É generalizada a convicção de que o mundo actual está em crise, e de que essa crise tem na sua origem problemas financeiros. Contudo a acção contra essa crise não parece estar a ter grandes resultados. Se alguns países, como o Brasil ou a China, parecem estar a conseguir resistir melhor, não se pode esconder que também eles têm manifestas vulnerabilidades, e alguns bons resultados obtidos poderão ser invertidos num prazo curto. O domínio financeiro do mundo em geral não está a ser questionado, pelo menos ao nível da maioria dos governos, e não se vislumbra por parte dos países mais influentes, ou mais ricos, uma actuação no sentido de travar ou, pelo menos regulamentar, esse domínio. Aceita-se, de um modo geral, sem uma contestação significativo por parte das forças políticas tradicionais, que os chamados mercados tenham um peso desmedido na vida das nações, e que as situações de dívida, muitas delas criadas em situações pouco claras, são para cumprir na íntegra.
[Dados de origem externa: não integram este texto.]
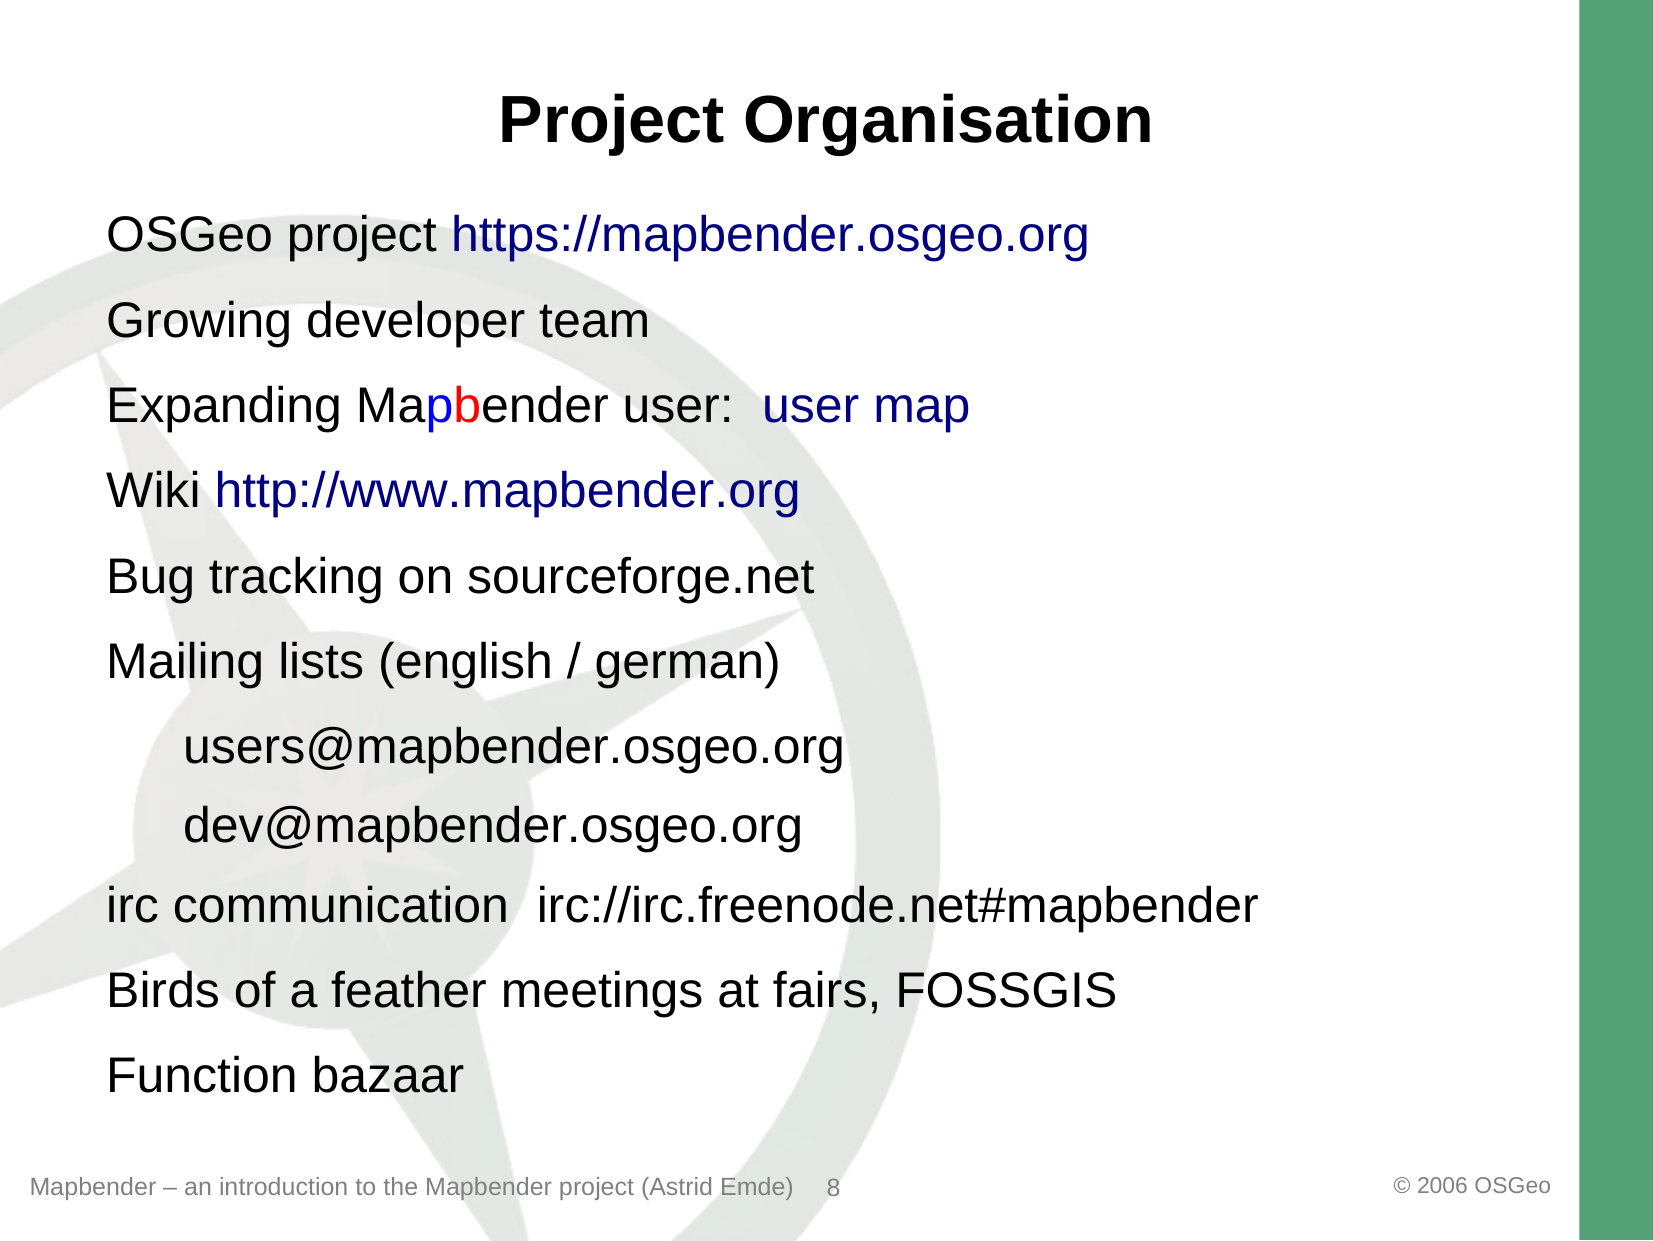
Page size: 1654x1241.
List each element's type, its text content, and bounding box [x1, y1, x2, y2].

picture [0, 192, 1020, 1241]
list OSGeo project https://mapbender.osgeo.org Growing developer team Expanding Mapbender user: user map Wiki http://www.mapbender.org Bug tracking on sourceforge.net Mailing lists (english / german) users@mapbender.osgeo.org dev@mapbender.osgeo.org irc communication irc://irc.freenode.net#mapbender Birds of a feather meetings at fairs, FOSSGIS Function bazaar [88, 206, 1577, 1104]
title Project Organisation [82, 31, 1571, 207]
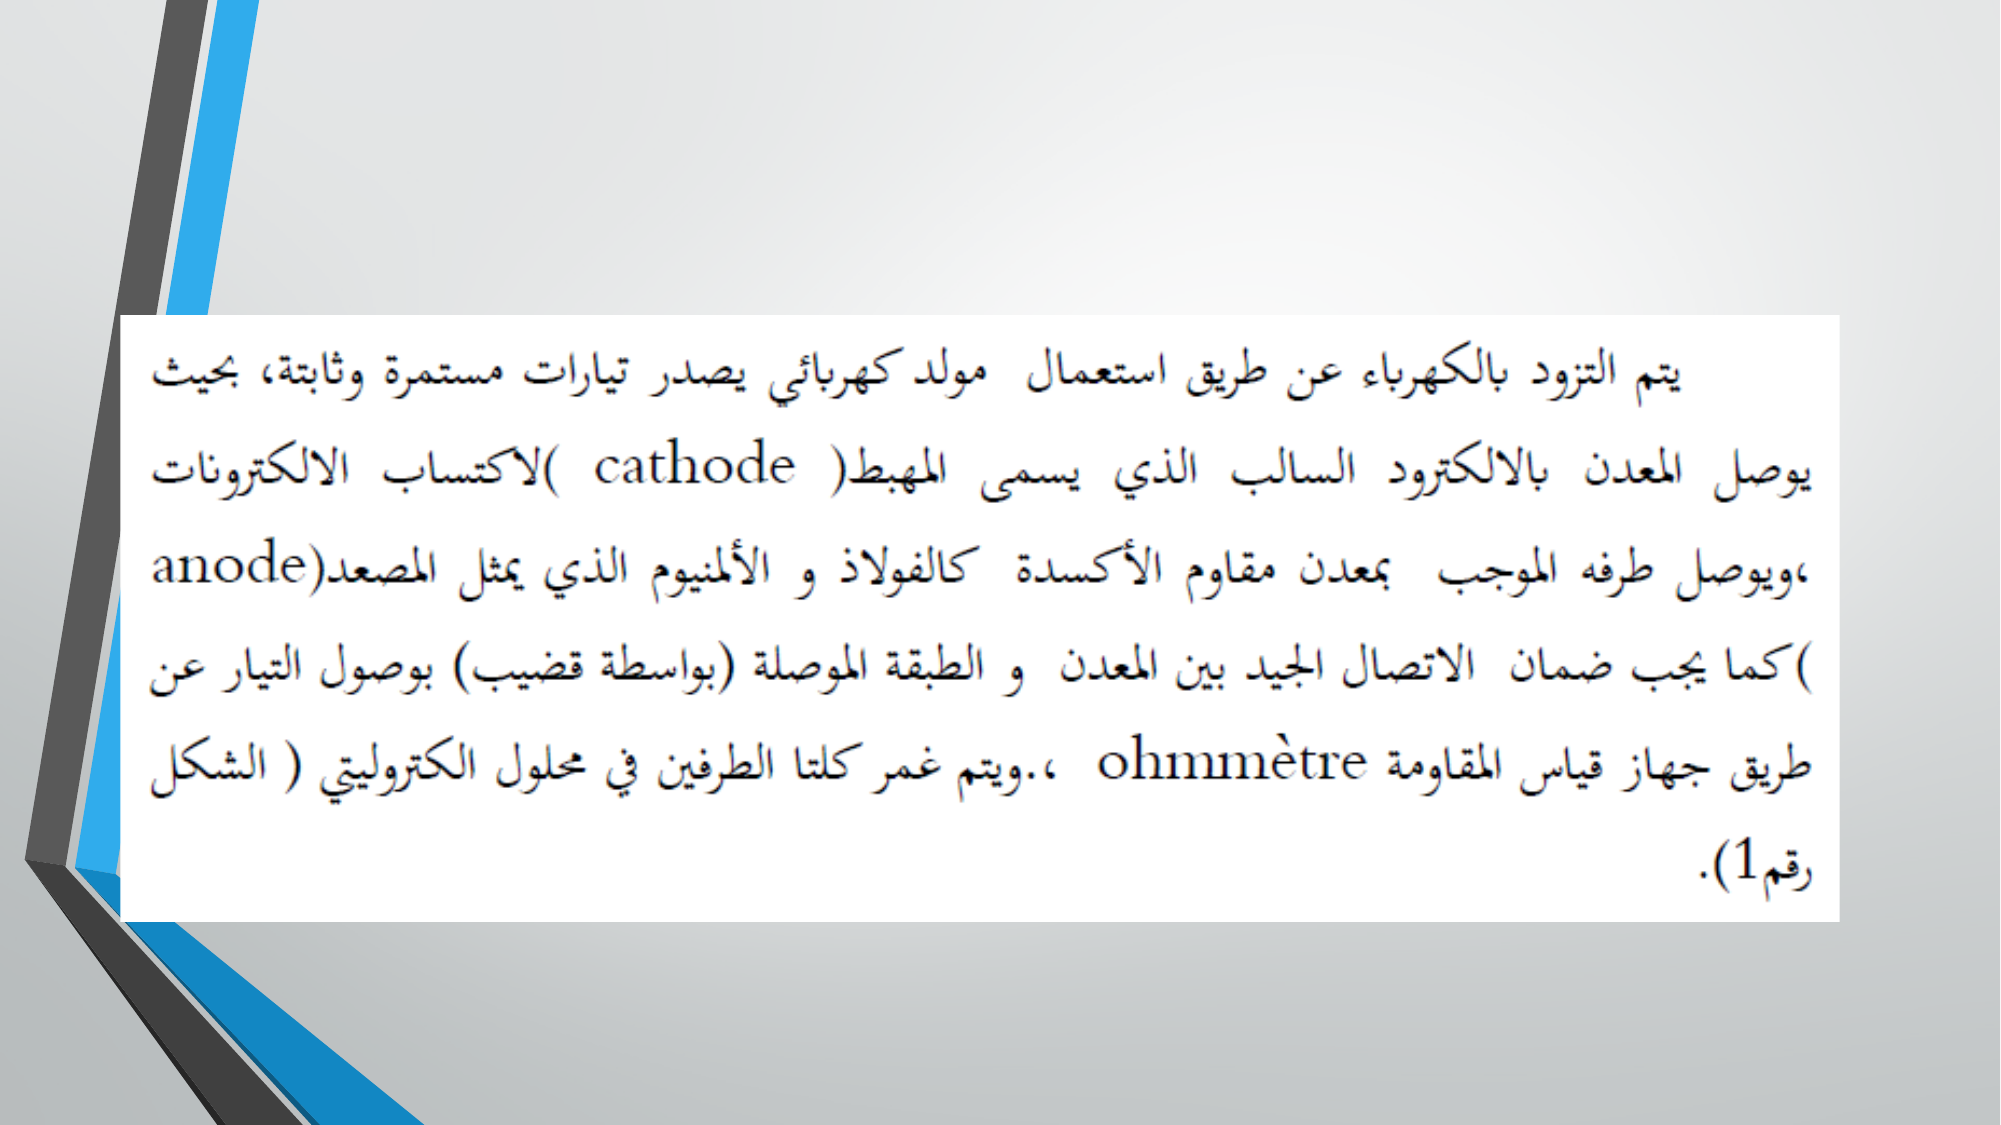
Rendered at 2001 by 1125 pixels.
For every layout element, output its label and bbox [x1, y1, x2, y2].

picture [120, 315, 1840, 922]
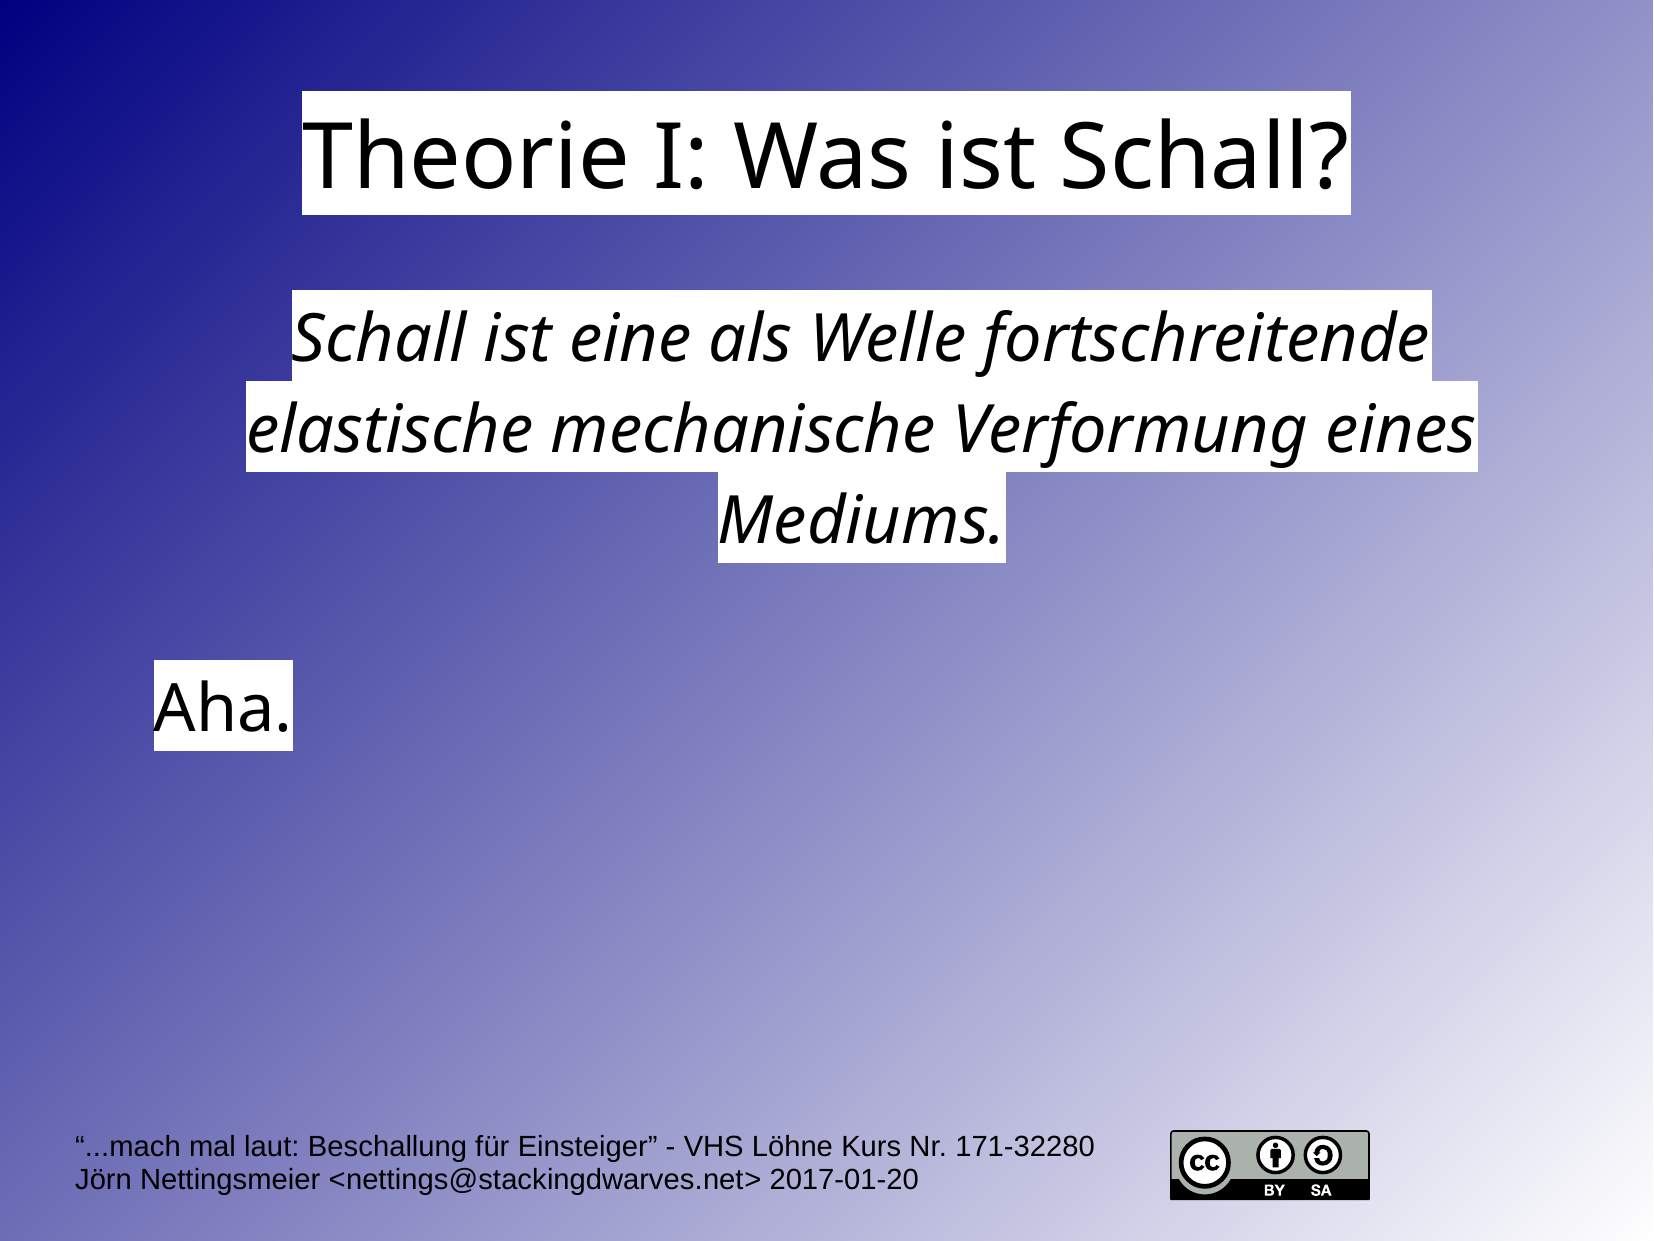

A clara inverosimilhança de se conseguir chegar a uma situação de equilíbrio neste campo, com as actuais regras de jogo, não detém os líderes políticos, a começar pelos líderes dos chamados países ocidentais.

 

Aos observadores mais atentos não escapa o facto de a crise estar a reforçar o predomínio dos países mais poderosos sobre os países considerados como periféricos. Embora os primeiros também estejam a ser afectados, e estejam também a começar a tomar medidas de limitação de gastos e de imposição do que agora se chama austeridade, é visível a preocupação dos respectivos governos de imporem políticas restritivas aos países em pior situação que, na melhor das hipóteses, os vão condenar a uma recessão severa nos próximos anos, com um abaixamento do nível de vida muito significativo.

 

Os desequilíbrios políticos ao nível internacional são grandes, e vão agravar-se. São imprevisíveis as consequências, pelo menos a respectiva dimensão. A continuação do aumento do desemprego é para muita gente inevitável, assim como o agravamento da pobreza. A interrogação é sobre o caminho a tomar.

 

A greve geral que vai ocorrer em Portugal amanhã era também perfeitamente previsível. Embora não levante dificuldades insuperáveis ao sistema capitalista, poderá, caso a adesão seja mesmo grande, fazer os responsáveis políticos reflectirem sobre a instabilidade política que se está a criar. Mas serão necessárias outras tomadas de posição. As lutas dos chamados indignados também estão a ser desmanteladas por actuações repressivas sistemáticas. Os opinadores de serviço esforçam-se por convencer toda a gente de que a sobreposição da economia à política é necessária (isto é, o controle, ou mesmo a subjugação,  dos governos pelos “mercados”), o empobrecimento da população inevitável e que a ordem tem de ser mantida a todo o custo, desvalorizando-se os protestos, que são mesmo equiparados a “tumultos”. O sistema bipartidário tem servido ás mil maravilhas para aplicar estes princípios.

 

A luta por informar as pessoas será cada vez mais complicada. O sistema financeiro tenderá a uma concentração de capitais cada vez maior, na sequela do já vem ocorrendo há décadas. E a concentração da informação vemem sequência. Oscasos Berlusconi e Murdoch são claros. A expectativa de um mundo melhor que há quarenta anos parecia possível, da mudança civilizacional que se estaria a operar, deu lugar a um grande temor pelo futuro.